#### [EXERCISE INSTRUCTIONS]
Extend the profile of Shygirl that comes before the items below, picking up right after its final sentence.

#### [EXCERPTED PASSAGE]

As one quarter of NUXXE, the London-based collective made up of Coucou Chloe, Oklou, Sega Bodega and Shygirl herself, the group’s icy, cybernetic club tracks and aesthetics wouldn’t feel out of place in the world The Matrix is based in. Although they have become known for all-black looks, Muise at least is in no way averse to colour. Her hair is dyed a bright orange, and on set today she wears a hot pink matching Adidas tracksuit with poppers down the trouser sides, teamed with patent heels and a host of pearl accessories. “I wear loads of colour in the summer,” she muses. “In the winter I tend to just be in black, but it's seasonal.”

Shygirl’s first EP, Cruel Practice, came out earlier this year. Coming in at just under 13 minutes of gurning, anxious beats with Shygirl’s deadpan but assertive vocals over the top, the EP opens with the chilling synth-strings of Rude – a warped version of the infamous score to the Psycho shower scene. Closing track Asher Wolfe is darkly euphoric; Burial’s Rival Dealer but for the PDA crowd.

Muise describes her own sound as “a culmination of all these club sounds I used to listen to before I could even get to the club”. For this EP, however, she says she was influenced hugely by grime artists and UK drill, specifically in terms of the sparse, London-centric lyricism. “When I was finishing the EP I was listening to a lot of Loski, 1011 and (Zone 2). I like the playfulness of slang – being able to produce a sentence and make it really flowery and also being able to do the opposite.” Lyrics like ‘One round with me/ You'll fully slew/ Oh, got pussy on lock/ Out here tellin’ bare man/ Wots wot’ on track O display her hard, confident, Londonbred brand of sexuality at its best.

Jacket: Diesel | Earrings: FEIHEFEIHEFEIHE

The Shygirl persona is a place where Muise can take herself to the next level; not so much an alter-ego, but an extension of her personality where she can say whatever she wants to say with no repercussions. Her lyrics come from personal experience; they’re a cathartic, exaggerated release of feelings she’s had and situations she’s been in. “Most of that EP is about a couple of boys I was dating. I was like ‘OK, if I'd been that ‘crazy’ person in that moment, how would I have spoken?’ I never let that emotion out, and I chose a different route because I'm a rational human being, but if I wasn't, this is what I would say.”

#### [INPUT DATA]
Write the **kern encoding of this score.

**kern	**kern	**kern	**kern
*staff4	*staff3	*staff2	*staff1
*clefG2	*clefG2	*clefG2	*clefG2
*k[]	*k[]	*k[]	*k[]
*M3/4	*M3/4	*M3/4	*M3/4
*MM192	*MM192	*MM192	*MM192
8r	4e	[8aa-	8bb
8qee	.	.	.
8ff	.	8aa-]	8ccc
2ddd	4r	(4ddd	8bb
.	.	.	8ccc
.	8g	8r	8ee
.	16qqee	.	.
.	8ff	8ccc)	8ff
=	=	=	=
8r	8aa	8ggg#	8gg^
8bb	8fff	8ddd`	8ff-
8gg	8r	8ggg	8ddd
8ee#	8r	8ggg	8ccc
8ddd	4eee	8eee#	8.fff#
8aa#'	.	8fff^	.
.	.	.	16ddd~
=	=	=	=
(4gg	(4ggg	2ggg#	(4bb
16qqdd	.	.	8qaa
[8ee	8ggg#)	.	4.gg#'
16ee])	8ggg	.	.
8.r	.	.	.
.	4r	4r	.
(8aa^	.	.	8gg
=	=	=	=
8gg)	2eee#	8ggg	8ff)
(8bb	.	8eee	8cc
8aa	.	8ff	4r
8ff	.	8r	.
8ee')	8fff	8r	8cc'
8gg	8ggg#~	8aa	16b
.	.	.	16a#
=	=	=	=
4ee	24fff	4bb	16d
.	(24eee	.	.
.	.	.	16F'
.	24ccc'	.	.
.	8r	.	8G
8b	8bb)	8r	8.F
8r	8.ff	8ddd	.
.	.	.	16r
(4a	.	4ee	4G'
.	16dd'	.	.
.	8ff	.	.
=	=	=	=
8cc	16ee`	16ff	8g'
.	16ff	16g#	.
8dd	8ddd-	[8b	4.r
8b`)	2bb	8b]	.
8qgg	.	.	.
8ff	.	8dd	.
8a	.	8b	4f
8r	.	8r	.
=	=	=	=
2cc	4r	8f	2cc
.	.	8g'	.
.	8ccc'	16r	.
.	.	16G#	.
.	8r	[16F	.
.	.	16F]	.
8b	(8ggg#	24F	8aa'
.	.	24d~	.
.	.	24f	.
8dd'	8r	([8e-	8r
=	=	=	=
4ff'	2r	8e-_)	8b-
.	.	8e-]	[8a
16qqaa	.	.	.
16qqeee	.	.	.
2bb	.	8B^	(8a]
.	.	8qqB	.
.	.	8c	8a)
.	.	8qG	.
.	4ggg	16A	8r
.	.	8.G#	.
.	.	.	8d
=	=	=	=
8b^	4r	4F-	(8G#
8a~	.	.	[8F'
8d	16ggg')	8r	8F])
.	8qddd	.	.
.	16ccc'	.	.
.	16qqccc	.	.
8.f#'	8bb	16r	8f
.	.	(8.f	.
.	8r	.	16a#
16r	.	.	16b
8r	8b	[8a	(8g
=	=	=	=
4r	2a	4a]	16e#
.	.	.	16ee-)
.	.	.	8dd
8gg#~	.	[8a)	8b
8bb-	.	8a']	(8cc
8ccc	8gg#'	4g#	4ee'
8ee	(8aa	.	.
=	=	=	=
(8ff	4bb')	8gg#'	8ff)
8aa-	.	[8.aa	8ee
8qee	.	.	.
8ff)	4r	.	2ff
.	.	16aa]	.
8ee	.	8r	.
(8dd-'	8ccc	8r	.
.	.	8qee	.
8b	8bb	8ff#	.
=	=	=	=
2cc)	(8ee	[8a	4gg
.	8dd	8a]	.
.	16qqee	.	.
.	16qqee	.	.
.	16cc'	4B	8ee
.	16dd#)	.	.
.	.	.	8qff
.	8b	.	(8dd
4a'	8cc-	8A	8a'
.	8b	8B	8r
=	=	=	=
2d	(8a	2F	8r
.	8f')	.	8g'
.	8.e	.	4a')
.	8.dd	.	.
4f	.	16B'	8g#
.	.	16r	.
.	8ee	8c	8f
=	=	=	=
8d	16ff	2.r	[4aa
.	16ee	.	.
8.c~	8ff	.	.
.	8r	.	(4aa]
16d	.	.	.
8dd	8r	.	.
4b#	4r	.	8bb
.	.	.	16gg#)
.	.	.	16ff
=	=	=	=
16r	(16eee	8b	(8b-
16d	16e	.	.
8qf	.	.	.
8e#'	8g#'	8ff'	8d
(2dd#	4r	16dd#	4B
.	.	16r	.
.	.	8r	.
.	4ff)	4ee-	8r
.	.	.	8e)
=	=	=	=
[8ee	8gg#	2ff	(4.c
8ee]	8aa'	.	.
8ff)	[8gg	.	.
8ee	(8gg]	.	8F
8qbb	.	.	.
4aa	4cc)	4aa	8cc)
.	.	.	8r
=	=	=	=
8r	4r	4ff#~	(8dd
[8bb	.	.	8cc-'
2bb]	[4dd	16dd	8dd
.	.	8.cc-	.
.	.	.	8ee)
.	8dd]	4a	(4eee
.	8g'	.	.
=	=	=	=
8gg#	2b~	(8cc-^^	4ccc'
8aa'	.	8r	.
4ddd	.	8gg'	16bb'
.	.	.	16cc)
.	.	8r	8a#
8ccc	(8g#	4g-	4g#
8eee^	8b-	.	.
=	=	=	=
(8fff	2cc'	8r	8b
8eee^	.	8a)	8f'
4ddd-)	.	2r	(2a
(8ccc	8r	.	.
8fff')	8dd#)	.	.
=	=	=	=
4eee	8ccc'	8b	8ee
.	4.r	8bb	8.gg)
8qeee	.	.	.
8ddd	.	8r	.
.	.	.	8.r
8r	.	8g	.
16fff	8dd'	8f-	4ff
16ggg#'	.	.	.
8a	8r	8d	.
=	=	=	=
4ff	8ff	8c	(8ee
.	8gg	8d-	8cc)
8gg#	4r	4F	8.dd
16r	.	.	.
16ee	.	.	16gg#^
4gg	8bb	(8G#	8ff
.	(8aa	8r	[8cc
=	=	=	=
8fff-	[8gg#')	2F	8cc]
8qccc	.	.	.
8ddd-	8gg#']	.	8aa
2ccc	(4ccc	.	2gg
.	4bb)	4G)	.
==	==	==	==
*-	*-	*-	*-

#### [RESULT OF THE TASK]
She uses Asher Wolfe as an example. “In the song I'm talking as if I have total control of this person and they’re lost to me, but actually I was that person. It's something I never got to experience IRL, so I wanted to build that world for myself.”

This idea also bleeds into Shygirl’s sense of style. Although there are aspects of her in Muise’s everyday life, Shygirl is very much a character with an aesthetic that is made to match.

More than anything, Muise dresses for comfort, but not in a joggers-andslippers kind of way. “That is part of the culture of going out on a Friday and not coming back until Sunday. That's the basis of a lot of my clothing choices,” she laughs.

While performing, she has become known for her use of hand-held fans and ever-changing wigs, something she says is “very much part of the Shygirl project. I always have a handheld fan with me. I wear wigs, I wear hair pieces, I'm in clubs, it's hot! All the fabrics that I wear, or showing a lot of skin, it's very much based around not being hot.” Essentially, Shygirl is a true club kid, in the sense that both her music and aesthetic are products of that most hallowed and beloved of spaces: the club. In other words, “being practical but making it look good, you know?”

Shygirl appears at Crack Magazine’s party at Bread&&Butter, Berlin, 31 August

Jacket: Weekday | T-Shirt: Diesel | Pants: The Ragged Priest | Rings: Harumi Hatta | Sneakers: Reebok Aztrek (Available at Bread&&Butter by Zalando)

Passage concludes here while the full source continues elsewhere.